- [RECORDS PROVIDED]
● ● ● ●
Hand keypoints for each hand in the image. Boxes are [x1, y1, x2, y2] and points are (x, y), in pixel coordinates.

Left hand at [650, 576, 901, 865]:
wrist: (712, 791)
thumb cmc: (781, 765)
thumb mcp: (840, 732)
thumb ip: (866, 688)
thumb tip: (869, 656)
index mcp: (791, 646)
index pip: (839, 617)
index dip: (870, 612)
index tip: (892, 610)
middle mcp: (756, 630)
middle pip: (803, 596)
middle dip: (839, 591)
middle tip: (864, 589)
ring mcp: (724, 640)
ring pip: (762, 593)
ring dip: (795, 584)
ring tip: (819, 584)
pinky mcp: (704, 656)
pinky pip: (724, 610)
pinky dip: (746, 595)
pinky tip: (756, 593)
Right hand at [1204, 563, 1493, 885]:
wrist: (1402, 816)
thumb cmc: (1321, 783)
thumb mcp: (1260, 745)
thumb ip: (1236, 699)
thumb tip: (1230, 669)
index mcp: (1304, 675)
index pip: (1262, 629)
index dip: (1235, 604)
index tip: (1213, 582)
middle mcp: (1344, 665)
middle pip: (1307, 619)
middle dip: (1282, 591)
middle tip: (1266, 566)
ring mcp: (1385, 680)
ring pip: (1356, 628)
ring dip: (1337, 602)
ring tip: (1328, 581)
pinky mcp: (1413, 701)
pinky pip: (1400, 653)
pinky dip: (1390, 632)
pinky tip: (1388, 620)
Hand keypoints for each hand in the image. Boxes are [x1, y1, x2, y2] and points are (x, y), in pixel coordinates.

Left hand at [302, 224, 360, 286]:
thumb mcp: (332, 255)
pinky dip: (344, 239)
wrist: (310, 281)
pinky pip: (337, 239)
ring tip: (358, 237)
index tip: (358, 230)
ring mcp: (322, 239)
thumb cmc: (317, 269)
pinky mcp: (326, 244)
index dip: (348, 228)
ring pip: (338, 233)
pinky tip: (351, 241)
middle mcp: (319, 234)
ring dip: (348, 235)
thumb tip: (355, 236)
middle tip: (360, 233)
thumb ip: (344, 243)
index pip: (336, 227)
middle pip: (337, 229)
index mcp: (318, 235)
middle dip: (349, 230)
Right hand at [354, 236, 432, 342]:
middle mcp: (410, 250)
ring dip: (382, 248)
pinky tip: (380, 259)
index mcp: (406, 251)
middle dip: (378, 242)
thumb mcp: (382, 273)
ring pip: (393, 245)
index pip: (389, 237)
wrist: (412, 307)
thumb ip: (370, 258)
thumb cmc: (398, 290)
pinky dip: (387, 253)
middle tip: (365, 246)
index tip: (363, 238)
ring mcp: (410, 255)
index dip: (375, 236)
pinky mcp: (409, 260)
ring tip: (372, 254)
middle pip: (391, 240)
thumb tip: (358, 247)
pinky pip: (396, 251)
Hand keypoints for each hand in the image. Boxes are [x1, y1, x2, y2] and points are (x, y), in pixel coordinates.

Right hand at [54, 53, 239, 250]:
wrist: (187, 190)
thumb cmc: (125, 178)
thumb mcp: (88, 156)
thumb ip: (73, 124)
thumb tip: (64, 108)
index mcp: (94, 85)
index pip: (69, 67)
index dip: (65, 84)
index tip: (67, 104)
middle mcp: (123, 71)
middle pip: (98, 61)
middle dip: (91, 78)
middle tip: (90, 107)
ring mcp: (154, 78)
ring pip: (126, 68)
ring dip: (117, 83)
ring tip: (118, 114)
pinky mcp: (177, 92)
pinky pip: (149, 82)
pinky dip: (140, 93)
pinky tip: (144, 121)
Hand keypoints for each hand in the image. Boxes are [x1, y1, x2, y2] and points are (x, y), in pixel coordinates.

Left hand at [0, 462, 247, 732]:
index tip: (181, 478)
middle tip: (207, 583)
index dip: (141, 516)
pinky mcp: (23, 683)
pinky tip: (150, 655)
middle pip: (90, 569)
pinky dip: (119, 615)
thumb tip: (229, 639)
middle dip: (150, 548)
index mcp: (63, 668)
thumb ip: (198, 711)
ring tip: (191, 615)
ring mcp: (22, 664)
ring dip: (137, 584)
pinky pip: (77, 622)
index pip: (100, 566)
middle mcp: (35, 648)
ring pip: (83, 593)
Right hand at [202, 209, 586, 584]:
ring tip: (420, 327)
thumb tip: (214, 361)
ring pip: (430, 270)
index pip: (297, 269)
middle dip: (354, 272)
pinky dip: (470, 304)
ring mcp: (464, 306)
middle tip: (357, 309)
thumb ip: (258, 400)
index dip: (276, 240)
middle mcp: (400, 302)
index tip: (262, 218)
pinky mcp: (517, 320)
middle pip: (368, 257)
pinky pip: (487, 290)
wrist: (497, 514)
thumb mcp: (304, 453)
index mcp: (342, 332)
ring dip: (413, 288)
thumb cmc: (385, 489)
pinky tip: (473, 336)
● ● ● ●
- [ACTIVITY]
Please say how many lines in the records above contain the word "wrist", and give only that number.

- [OUTPUT BELOW]
6